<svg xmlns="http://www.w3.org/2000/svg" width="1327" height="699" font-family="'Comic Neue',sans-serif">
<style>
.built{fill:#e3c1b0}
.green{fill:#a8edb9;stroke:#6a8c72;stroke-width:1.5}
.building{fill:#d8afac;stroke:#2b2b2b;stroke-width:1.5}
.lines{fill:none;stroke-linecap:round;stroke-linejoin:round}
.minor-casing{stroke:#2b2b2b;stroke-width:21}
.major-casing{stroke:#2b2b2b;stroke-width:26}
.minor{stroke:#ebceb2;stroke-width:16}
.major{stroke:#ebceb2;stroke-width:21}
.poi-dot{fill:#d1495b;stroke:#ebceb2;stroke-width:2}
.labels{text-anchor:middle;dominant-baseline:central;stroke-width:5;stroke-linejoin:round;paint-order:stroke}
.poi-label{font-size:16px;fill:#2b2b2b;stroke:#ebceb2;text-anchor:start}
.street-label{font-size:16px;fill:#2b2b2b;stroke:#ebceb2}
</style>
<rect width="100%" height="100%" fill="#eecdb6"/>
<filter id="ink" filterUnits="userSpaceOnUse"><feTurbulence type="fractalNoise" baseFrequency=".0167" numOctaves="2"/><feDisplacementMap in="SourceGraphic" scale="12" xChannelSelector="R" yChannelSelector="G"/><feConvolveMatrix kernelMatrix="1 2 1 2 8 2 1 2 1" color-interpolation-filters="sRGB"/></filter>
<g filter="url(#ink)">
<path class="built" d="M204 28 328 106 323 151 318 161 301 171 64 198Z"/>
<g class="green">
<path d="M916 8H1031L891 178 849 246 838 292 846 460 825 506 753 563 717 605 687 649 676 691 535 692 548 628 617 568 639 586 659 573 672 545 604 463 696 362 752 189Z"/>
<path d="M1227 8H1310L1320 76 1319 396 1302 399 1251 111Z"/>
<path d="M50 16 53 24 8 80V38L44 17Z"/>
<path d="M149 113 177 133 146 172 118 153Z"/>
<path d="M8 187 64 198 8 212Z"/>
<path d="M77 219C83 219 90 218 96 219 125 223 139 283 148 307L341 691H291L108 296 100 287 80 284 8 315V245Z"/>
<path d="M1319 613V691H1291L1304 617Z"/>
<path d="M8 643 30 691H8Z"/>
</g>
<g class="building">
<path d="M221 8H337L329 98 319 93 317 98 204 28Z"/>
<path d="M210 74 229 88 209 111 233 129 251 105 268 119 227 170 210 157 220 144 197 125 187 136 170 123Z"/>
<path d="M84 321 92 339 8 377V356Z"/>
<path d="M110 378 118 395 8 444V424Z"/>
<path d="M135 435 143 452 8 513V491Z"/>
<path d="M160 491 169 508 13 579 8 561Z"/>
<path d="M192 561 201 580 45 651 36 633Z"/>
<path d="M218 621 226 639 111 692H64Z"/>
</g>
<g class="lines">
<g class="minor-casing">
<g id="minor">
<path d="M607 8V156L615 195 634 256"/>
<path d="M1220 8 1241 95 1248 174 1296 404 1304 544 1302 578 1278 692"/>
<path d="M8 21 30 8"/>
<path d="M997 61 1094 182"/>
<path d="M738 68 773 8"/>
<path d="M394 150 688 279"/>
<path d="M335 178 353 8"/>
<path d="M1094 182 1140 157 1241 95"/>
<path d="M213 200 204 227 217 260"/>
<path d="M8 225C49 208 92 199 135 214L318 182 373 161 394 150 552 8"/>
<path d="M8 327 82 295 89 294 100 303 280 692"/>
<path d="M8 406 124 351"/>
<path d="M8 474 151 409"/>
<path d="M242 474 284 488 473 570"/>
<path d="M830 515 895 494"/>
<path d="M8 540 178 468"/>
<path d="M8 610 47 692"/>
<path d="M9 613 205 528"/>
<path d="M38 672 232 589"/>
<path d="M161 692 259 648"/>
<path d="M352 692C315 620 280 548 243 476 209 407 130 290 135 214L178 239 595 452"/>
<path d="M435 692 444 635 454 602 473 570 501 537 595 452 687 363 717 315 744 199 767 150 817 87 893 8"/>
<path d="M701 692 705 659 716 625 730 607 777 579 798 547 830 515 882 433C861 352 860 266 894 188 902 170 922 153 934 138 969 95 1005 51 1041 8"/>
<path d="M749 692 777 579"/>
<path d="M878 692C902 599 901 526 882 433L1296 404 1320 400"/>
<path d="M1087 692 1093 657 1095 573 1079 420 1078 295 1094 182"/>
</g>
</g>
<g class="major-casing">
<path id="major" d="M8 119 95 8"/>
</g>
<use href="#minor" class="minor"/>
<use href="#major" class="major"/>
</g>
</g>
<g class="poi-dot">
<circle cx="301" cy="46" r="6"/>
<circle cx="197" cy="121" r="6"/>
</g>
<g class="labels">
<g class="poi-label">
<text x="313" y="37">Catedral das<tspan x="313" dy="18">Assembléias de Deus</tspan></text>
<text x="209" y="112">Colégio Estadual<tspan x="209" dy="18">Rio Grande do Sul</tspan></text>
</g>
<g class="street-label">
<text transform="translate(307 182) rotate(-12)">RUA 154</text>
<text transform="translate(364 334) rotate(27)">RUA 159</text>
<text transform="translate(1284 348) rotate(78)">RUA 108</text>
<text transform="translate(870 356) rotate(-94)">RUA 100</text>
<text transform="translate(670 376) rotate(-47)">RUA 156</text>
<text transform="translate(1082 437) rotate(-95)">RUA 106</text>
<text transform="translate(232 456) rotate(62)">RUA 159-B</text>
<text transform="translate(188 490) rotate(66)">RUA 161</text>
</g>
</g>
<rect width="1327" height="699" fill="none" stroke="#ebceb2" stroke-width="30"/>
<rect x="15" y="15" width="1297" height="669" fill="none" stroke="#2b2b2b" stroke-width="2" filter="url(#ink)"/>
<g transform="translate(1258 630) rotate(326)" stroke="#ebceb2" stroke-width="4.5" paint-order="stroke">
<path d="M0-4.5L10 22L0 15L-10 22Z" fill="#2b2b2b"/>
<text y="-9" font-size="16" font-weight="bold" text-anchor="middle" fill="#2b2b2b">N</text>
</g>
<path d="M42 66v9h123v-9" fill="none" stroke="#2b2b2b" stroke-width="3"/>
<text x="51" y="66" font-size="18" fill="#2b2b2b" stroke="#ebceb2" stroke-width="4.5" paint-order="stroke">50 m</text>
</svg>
...
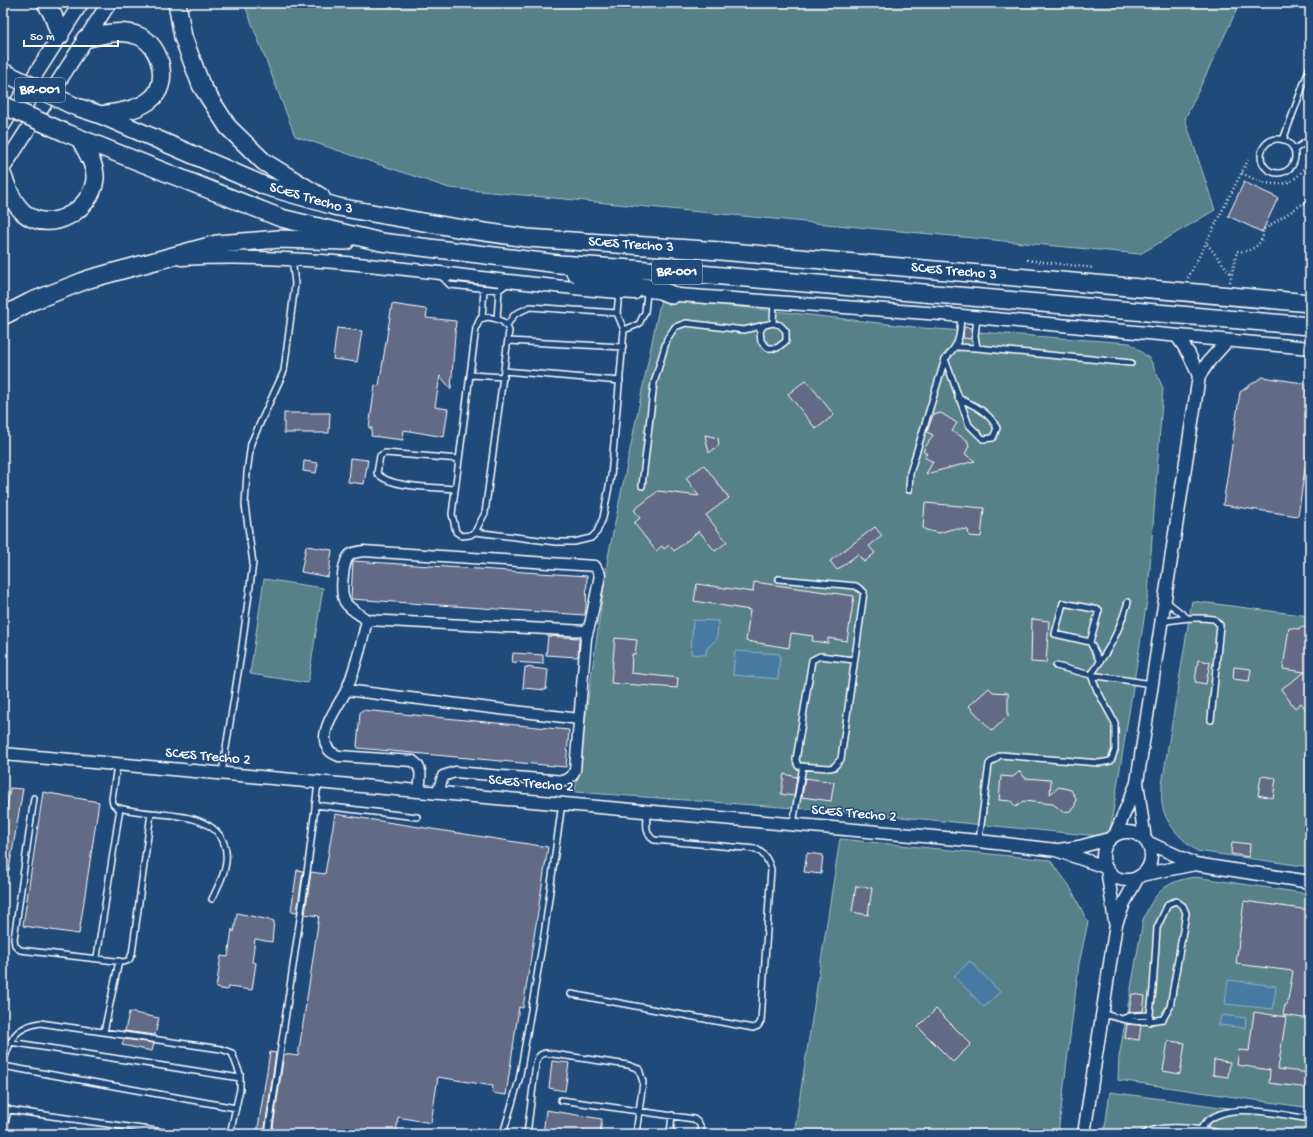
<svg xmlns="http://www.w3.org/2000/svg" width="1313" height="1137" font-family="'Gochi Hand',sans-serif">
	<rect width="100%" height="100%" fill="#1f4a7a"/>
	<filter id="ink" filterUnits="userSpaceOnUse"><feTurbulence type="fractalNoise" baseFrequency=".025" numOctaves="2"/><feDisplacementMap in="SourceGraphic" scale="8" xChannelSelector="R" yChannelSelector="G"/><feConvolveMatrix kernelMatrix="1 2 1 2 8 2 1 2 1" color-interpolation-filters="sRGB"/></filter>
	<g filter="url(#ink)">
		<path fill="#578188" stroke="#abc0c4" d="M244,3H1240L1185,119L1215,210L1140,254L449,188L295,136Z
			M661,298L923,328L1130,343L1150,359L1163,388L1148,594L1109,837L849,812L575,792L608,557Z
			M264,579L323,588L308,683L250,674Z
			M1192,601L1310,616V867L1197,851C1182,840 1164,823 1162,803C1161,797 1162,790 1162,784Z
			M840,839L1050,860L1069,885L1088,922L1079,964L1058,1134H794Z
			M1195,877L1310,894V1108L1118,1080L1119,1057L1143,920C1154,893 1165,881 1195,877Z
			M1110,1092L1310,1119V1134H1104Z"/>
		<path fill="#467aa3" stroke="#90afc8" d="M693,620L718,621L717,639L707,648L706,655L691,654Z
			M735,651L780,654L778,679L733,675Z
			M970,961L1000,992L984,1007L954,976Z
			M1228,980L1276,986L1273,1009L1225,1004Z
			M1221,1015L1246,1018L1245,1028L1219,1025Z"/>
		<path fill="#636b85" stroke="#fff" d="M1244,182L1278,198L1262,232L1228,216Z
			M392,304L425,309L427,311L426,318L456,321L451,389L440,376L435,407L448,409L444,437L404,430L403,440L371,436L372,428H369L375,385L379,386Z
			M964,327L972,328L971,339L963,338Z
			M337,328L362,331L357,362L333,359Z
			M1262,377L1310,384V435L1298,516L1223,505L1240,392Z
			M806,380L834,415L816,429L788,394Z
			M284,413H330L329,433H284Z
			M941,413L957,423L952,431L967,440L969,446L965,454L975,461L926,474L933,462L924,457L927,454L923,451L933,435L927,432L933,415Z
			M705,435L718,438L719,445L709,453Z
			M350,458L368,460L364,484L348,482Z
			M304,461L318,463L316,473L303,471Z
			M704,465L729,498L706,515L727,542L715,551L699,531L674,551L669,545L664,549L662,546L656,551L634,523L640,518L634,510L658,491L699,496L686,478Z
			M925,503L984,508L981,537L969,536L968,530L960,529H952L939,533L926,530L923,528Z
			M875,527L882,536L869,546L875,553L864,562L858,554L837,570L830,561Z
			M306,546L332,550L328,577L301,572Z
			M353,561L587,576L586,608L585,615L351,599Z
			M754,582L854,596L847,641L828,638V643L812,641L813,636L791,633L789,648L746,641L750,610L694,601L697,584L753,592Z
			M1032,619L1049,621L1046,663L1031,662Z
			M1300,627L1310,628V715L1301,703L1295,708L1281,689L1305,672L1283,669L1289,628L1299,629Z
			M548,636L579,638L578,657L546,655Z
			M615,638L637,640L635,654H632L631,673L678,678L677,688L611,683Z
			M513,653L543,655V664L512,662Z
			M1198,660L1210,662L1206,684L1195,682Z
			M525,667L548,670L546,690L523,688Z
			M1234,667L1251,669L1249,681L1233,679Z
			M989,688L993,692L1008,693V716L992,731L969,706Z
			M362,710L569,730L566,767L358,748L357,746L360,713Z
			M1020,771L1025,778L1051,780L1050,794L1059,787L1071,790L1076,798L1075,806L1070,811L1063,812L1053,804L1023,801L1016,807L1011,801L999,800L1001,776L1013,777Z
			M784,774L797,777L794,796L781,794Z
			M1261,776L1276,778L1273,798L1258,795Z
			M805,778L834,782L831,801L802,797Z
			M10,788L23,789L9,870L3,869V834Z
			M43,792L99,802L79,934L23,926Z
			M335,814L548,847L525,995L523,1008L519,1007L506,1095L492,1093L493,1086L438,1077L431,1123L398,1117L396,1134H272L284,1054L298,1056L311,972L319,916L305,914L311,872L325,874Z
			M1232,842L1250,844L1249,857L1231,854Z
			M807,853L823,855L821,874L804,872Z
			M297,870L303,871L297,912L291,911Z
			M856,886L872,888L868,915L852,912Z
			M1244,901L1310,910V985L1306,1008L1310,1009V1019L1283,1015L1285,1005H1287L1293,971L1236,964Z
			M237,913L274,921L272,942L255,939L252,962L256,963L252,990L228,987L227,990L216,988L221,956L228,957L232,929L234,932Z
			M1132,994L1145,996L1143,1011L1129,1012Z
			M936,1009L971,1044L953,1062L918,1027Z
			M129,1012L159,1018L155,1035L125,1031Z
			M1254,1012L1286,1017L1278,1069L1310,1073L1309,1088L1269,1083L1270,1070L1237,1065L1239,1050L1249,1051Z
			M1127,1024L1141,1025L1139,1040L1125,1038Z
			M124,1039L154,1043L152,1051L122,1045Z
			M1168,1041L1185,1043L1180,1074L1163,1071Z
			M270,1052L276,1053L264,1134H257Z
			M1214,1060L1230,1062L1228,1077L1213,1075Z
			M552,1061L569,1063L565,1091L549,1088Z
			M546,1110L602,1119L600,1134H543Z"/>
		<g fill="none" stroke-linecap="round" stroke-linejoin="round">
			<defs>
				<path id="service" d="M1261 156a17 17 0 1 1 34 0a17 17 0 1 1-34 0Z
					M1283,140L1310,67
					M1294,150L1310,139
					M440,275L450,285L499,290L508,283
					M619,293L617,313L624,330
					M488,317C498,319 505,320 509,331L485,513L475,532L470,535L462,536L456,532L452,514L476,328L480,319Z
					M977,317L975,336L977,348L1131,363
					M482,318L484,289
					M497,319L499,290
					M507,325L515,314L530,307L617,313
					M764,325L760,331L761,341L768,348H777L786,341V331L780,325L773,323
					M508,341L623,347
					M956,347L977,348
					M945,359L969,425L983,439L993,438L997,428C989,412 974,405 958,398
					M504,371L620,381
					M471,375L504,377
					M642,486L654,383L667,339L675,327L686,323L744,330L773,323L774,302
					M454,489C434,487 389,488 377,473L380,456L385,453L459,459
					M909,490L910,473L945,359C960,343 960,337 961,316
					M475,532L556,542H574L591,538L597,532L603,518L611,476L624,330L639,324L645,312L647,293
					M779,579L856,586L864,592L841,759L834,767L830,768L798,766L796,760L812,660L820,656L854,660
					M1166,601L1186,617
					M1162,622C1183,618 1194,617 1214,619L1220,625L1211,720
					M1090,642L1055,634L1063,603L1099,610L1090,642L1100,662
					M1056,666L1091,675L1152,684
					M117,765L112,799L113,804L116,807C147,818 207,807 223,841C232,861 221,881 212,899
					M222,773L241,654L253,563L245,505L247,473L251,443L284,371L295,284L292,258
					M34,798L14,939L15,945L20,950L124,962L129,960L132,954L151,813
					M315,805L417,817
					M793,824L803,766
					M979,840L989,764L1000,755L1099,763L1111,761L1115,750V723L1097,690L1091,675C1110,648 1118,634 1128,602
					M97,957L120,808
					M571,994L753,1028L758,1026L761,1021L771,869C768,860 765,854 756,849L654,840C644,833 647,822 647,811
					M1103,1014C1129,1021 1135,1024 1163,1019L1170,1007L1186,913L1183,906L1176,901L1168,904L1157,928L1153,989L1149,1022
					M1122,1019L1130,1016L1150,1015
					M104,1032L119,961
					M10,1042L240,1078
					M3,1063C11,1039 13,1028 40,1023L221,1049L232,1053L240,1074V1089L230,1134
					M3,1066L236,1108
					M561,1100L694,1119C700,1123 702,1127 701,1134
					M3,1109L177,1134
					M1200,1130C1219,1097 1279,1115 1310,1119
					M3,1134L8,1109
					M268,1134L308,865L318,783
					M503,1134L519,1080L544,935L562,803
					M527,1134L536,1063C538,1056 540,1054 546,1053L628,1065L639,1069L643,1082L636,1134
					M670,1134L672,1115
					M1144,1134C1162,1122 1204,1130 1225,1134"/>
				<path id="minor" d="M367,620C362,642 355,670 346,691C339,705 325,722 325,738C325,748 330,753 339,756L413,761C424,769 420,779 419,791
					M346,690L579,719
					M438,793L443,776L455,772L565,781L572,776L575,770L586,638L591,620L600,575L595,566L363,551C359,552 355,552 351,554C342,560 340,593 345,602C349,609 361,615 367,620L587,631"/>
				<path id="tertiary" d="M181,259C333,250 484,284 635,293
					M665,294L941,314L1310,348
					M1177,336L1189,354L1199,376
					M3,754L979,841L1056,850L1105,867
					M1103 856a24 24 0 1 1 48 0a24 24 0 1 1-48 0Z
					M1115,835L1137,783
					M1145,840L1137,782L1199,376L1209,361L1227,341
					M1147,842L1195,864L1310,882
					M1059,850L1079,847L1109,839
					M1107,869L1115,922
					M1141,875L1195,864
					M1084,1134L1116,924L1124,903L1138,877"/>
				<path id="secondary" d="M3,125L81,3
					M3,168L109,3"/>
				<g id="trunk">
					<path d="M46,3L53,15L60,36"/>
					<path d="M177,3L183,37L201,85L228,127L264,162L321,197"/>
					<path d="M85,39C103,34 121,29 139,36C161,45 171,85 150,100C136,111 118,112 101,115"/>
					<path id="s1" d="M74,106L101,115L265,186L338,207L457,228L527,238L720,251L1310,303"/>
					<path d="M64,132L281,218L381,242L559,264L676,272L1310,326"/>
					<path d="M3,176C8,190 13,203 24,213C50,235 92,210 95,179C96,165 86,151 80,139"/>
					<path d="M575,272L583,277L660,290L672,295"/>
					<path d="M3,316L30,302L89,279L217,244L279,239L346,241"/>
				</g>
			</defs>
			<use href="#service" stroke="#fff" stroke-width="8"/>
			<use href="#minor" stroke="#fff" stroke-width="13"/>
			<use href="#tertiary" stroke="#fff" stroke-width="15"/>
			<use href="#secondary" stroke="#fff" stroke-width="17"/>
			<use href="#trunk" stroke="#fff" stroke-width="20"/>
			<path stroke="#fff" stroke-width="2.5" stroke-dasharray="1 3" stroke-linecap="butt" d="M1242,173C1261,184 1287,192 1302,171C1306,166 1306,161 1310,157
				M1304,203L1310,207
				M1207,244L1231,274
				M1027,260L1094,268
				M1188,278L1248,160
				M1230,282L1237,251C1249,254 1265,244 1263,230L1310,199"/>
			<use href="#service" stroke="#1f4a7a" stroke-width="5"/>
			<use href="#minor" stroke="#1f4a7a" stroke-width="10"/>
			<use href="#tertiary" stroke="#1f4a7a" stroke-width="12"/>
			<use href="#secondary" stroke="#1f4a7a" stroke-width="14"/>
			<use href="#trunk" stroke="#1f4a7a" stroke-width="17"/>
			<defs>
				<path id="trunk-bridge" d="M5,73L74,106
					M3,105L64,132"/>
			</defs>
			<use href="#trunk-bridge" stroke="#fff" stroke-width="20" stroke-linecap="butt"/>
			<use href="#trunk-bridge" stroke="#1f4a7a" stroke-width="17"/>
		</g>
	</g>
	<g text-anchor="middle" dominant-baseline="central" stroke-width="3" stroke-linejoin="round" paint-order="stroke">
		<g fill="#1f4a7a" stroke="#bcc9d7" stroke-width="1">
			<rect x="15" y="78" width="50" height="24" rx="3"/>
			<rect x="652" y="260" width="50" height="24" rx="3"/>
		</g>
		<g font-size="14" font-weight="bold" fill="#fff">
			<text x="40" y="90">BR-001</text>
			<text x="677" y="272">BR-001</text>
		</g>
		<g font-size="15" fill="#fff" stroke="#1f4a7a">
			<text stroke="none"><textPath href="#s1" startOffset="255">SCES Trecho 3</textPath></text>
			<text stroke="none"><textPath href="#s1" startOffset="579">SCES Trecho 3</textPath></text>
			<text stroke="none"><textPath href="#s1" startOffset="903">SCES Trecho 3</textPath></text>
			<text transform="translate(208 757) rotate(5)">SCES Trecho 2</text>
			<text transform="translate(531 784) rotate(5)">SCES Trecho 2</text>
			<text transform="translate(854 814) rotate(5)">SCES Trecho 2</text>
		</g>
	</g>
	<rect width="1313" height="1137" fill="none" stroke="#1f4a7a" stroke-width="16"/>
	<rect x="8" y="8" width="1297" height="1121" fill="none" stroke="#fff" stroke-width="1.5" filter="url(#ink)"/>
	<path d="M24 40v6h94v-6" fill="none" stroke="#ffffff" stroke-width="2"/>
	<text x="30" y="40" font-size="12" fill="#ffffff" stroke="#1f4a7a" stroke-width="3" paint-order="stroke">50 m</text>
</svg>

EXERCISE AIM: Within the records above, determine the number of lines that hold the word "central" and return only that value.

EXPECTED ANSWER: 2